What you should do: Should a line below contain the word "even", report it.

━━━━━ Provided entries ━━━━━

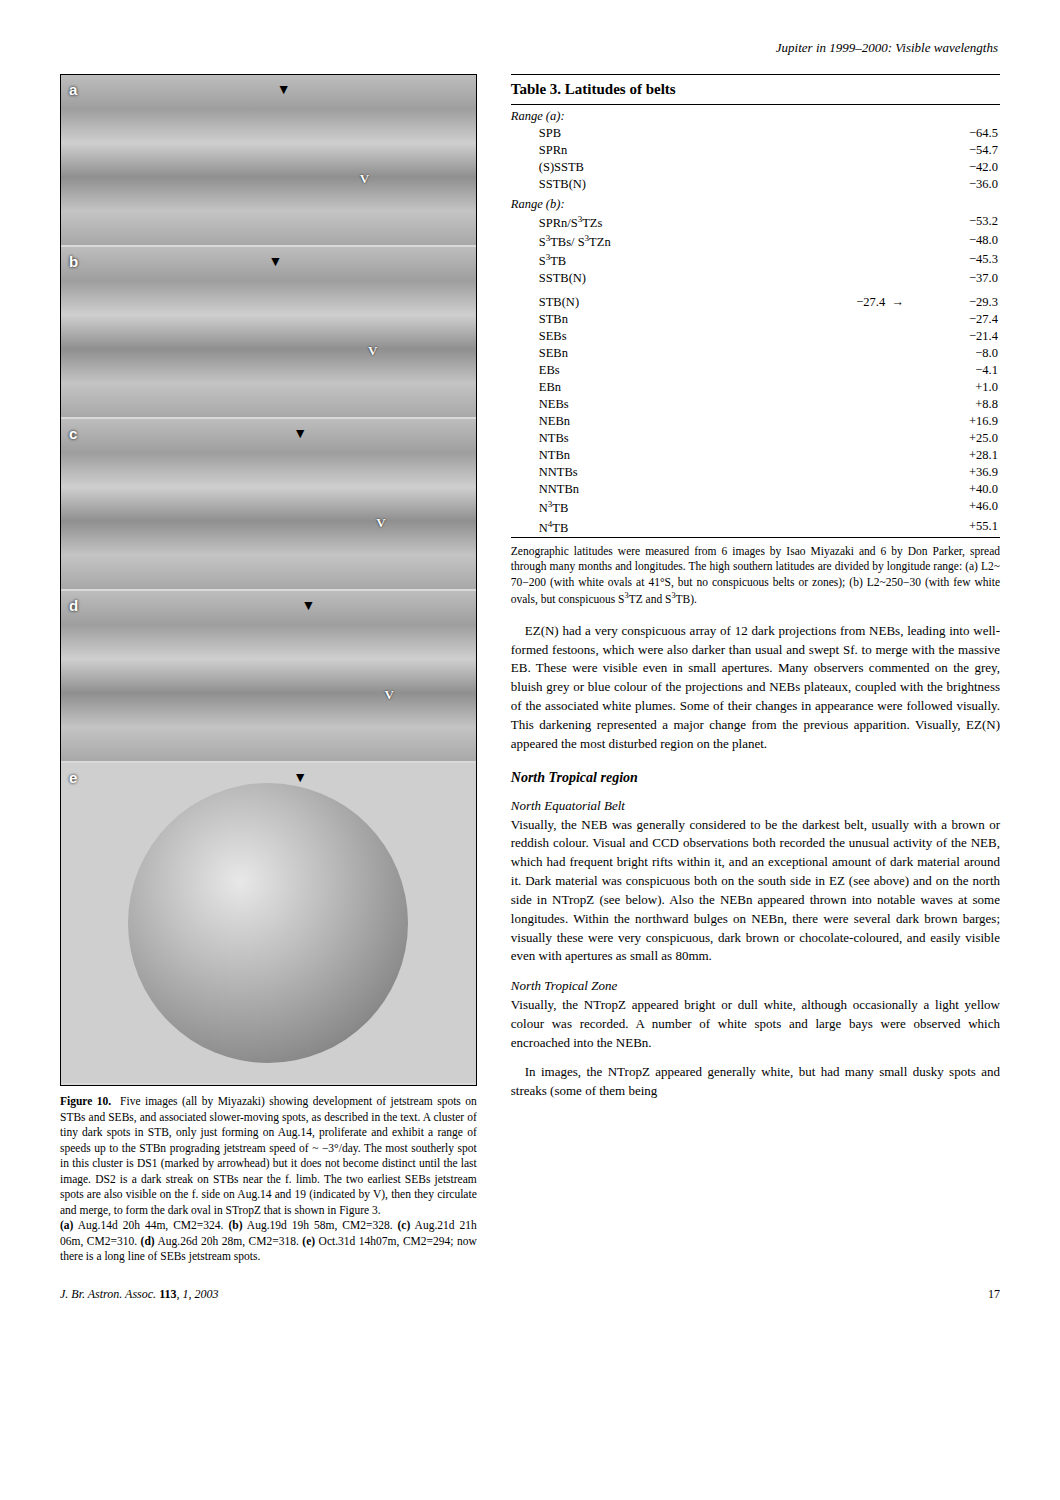Jupiter in 1999–2000: Visible wavelengths
a ▼ V
b ▼ V
c ▼ V
d ▼ V
e ▼
Figure 10. Five images (all by Miyazaki) showing development of jetstream spots on STBs and SEBs, and associated slower-moving spots, as described in the text. A cluster of tiny dark spots in STB, only just forming on Aug.14, proliferate and exhibit a range of speeds up to the STBn prograding jetstream speed of ~ −3°/day. The most southerly spot in this cluster is DS1 (marked by arrowhead) but it does not become distinct until the last image. DS2 is a dark streak on STBs near the f. limb. The two earliest SEBs jetstream spots are also visible on the f. side on Aug.14 and 19 (indicated by V), then they circulate and merge, to form the dark oval in STropZ that is shown in Figure 3.
(a) Aug.14d 20h 44m, CM2=324. (b) Aug.19d 19h 58m, CM2=328. (c) Aug.21d 21h 06m, CM2=310. (d) Aug.26d 20h 28m, CM2=318. (e) Oct.31d 14h07m, CM2=294; now there is a long line of SEBs jetstream spots.
Table 3. Latitudes of belts
| Range (a): |
| SPB | | −64.5 |
| SPRn | | −54.7 |
| (S)SSTB | | −42.0 |
| SSTB(N) | | −36.0 |
| Range (b): |
| SPRn/S 3 TZs | | −53.2 |
| S 3 TBs/ S 3 TZn | | −48.0 |
| S 3 TB | | −45.3 |
| SSTB(N) | | −37.0 |
| STB(N) | −27.4 → | −29.3 |
| STBn | | −27.4 |
| SEBs | | −21.4 |
| SEBn | | −8.0 |
| EBs | | −4.1 |
| EBn | | +1.0 |
| NEBs | | +8.8 |
| NEBn | | +16.9 |
| NTBs | | +25.0 |
| NTBn | | +28.1 |
| NNTBs | | +36.9 |
| NNTBn | | +40.0 |
| N 3 TB | | +46.0 |
| N 4 TB | | +55.1 |
Zenographic latitudes were measured from 6 images by Isao Miyazaki and 6 by Don Parker, spread through many months and longitudes. The high southern latitudes are divided by longitude range: (a) L2~ 70−200 (with white ovals at 41°S, but no conspicuous belts or zones); (b) L2~250−30 (with few white ovals, but conspicuous S3TZ and S3TB).
EZ(N) had a very conspicuous array of 12 dark projections from NEBs, leading into well-formed festoons, which were also darker than usual and swept Sf. to merge with the massive EB. These were visible even in small apertures. Many observers commented on the grey, bluish grey or blue colour of the projections and NEBs plateaux, coupled with the brightness of the associated white plumes. Some of their changes in appearance were followed visually. This darkening represented a major change from the previous apparition. Visually, EZ(N) appeared the most disturbed region on the planet.
North Tropical region
North Equatorial Belt
Visually, the NEB was generally considered to be the darkest belt, usually with a brown or reddish colour. Visual and CCD observations both recorded the unusual activity of the NEB, which had frequent bright rifts within it, and an exceptional amount of dark material around it. Dark material was conspicuous both on the south side in EZ (see above) and on the north side in NTropZ (see below). Also the NEBn appeared thrown into notable waves at some longitudes. Within the northward bulges on NEBn, there were several dark brown barges; visually these were very conspicuous, dark brown or chocolate-coloured, and easily visible even with apertures as small as 80mm.
North Tropical Zone
Visually, the NTropZ appeared bright or dull white, although occasionally a light yellow colour was recorded. A number of white spots and large bays were observed which encroached into the NEBn.
In images, the NTropZ appeared generally white, but had many small dusky spots and streaks (some of them being
J. Br. Astron. Assoc. 113, 1, 2003
17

━━━━━

Answer box:
EZ(N) had a very conspicuous array of 12 dark projections from NEBs, leading into well-formed festoons, which were also darker than usual and swept Sf. to merge with the massive EB. These were visible even in small apertures. Many observers commented on the grey, bluish grey or blue colour of the projections and NEBs plateaux, coupled with the brightness of the associated white plumes. Some of their changes in appearance were followed visually. This darkening represented a major change from the previous apparition. Visually, EZ(N) appeared the most disturbed region on the planet.
Visually, the NEB was generally considered to be the darkest belt, usually with a brown or reddish colour. Visual and CCD observations both recorded the unusual activity of the NEB, which had frequent bright rifts within it, and an exceptional amount of dark material around it. Dark material was conspicuous both on the south side in EZ (see above) and on the north side in NTropZ (see below). Also the NEBn appeared thrown into notable waves at some longitudes. Within the northward bulges on NEBn, there were several dark brown barges; visually these were very conspicuous, dark brown or chocolate-coloured, and easily visible even with apertures as small as 80mm.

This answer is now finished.